PROBLEM STATEMENT: Word for word, set down every line of the entries below from the line with "- [Eliminar nombres" to the line with "# § 9 – Verbriefung", including both, and no other line.

=== Section Start ===

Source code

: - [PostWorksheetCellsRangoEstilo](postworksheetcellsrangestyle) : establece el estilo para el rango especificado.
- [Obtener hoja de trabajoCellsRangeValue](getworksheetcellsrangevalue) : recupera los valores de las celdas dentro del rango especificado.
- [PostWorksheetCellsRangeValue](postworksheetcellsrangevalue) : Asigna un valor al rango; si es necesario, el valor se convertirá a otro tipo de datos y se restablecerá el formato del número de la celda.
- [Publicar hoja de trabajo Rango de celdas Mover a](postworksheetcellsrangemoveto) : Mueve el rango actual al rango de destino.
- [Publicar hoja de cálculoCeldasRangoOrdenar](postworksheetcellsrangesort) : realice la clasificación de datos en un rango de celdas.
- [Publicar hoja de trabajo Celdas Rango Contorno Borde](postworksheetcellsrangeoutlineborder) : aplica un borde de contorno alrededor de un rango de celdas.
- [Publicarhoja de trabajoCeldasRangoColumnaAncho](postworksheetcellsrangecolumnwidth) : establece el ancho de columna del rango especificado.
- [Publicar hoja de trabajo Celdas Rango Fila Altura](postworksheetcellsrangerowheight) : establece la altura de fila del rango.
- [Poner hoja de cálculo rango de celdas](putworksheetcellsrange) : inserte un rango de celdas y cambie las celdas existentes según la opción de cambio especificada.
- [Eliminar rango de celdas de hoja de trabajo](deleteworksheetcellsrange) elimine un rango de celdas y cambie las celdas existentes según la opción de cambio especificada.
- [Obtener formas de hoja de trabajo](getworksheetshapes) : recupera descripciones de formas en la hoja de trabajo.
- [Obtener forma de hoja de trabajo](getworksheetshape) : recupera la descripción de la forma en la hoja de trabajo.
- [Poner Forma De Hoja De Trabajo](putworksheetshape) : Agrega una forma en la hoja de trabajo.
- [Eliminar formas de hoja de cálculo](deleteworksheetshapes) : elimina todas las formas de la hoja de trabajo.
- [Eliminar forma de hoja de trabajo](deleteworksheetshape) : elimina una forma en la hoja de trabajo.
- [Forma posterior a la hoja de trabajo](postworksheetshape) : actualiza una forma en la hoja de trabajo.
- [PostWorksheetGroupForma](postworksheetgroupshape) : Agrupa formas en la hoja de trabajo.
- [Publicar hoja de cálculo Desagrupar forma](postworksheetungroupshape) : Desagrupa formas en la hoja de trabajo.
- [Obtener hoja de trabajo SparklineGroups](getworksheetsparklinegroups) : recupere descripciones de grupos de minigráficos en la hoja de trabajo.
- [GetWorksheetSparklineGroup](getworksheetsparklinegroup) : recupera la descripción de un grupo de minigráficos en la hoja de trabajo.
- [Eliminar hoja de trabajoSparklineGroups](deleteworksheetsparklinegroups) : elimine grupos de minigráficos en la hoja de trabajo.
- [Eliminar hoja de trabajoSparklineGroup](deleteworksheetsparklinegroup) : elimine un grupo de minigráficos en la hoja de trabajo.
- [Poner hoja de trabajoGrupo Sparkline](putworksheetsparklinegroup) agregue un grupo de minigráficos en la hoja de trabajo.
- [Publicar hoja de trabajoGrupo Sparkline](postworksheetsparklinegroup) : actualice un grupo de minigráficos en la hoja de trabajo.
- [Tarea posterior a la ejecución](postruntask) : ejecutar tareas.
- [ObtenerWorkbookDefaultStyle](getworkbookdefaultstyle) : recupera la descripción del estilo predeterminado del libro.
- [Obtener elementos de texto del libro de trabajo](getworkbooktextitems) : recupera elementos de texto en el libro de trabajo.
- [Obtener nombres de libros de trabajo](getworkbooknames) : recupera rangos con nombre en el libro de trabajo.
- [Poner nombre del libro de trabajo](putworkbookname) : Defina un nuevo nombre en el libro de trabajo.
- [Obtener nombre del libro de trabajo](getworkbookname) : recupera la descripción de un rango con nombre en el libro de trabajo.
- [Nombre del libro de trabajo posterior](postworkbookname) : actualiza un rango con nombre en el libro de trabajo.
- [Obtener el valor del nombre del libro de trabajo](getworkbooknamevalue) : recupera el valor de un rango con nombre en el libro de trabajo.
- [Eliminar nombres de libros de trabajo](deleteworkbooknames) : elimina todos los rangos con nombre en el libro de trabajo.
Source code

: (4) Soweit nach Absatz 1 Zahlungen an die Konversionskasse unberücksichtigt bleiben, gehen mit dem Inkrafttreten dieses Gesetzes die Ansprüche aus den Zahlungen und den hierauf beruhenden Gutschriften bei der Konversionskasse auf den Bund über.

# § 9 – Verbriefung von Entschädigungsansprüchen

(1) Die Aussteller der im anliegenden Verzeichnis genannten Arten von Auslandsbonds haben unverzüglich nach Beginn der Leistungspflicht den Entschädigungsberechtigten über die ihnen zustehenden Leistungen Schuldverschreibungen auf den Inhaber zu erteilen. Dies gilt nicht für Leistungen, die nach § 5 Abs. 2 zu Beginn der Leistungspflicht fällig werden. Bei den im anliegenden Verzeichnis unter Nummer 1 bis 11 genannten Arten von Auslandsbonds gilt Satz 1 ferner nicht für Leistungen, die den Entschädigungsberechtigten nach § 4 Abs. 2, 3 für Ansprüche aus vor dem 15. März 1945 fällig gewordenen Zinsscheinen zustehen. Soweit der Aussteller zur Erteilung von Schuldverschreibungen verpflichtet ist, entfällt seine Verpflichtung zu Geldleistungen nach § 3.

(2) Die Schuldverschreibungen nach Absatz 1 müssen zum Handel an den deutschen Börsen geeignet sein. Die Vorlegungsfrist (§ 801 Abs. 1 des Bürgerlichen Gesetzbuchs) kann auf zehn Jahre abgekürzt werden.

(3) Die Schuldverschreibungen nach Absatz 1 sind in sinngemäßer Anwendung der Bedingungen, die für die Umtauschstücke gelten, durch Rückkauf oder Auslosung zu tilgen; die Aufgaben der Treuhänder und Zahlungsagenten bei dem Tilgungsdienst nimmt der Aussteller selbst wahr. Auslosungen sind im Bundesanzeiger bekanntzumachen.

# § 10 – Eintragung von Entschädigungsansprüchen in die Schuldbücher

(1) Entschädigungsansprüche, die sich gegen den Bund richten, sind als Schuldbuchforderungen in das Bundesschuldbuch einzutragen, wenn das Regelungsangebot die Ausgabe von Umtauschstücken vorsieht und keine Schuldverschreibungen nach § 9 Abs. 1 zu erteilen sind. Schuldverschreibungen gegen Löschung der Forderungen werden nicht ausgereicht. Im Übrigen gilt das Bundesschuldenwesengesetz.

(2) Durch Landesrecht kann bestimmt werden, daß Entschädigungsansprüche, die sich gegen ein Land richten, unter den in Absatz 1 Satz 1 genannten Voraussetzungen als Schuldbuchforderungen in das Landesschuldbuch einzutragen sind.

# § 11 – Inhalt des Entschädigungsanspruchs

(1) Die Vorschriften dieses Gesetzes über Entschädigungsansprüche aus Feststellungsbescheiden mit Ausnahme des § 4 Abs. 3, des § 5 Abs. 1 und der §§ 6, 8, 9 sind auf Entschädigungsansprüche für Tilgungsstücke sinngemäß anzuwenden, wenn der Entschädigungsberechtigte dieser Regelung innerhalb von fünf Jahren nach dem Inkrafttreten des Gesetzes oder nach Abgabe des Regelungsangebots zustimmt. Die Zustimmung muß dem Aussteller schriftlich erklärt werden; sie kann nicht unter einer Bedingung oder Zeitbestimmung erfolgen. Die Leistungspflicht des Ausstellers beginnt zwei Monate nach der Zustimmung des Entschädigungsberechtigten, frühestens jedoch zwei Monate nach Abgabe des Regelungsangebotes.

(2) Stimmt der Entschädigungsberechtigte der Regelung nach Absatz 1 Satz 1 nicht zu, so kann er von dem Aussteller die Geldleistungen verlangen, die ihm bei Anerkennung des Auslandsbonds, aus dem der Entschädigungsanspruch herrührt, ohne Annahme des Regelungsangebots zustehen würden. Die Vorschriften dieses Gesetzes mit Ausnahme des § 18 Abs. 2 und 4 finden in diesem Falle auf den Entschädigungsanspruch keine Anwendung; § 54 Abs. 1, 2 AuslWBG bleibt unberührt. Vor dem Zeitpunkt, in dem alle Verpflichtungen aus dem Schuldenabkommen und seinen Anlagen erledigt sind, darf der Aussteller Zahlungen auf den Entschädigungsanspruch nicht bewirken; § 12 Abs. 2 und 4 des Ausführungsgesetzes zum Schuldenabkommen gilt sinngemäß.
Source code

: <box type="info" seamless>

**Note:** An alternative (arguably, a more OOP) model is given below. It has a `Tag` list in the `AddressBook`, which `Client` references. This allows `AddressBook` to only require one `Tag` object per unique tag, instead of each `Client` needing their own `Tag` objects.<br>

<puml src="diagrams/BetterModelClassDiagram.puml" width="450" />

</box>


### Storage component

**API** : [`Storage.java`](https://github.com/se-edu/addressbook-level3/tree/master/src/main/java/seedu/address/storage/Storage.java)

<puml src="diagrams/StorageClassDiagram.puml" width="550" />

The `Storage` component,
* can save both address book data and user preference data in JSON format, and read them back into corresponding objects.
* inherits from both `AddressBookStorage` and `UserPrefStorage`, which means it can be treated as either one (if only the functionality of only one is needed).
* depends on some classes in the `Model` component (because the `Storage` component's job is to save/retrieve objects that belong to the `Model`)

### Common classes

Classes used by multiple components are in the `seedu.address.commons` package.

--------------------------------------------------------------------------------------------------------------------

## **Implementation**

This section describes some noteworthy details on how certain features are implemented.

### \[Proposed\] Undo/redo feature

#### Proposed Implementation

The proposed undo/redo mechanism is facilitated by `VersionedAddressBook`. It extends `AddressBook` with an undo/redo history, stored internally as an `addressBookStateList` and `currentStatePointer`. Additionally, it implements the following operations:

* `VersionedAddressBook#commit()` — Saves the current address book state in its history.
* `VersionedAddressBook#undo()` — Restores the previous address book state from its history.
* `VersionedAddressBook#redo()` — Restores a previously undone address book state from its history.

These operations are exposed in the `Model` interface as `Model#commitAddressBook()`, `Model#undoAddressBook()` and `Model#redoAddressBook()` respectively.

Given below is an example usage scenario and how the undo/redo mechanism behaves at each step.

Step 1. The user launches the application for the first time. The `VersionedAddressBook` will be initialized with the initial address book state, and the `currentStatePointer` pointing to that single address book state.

=== Section End ===

FINISHED TASK:
- [Eliminar nombres de libros de trabajo](deleteworkbooknames) : elimina todos los rangos con nombre en el libro de trabajo.
Source code

: (4) Soweit nach Absatz 1 Zahlungen an die Konversionskasse unberücksichtigt bleiben, gehen mit dem Inkrafttreten dieses Gesetzes die Ansprüche aus den Zahlungen und den hierauf beruhenden Gutschriften bei der Konversionskasse auf den Bund über.

# § 9 – Verbriefung von Entschädigungsansprüchen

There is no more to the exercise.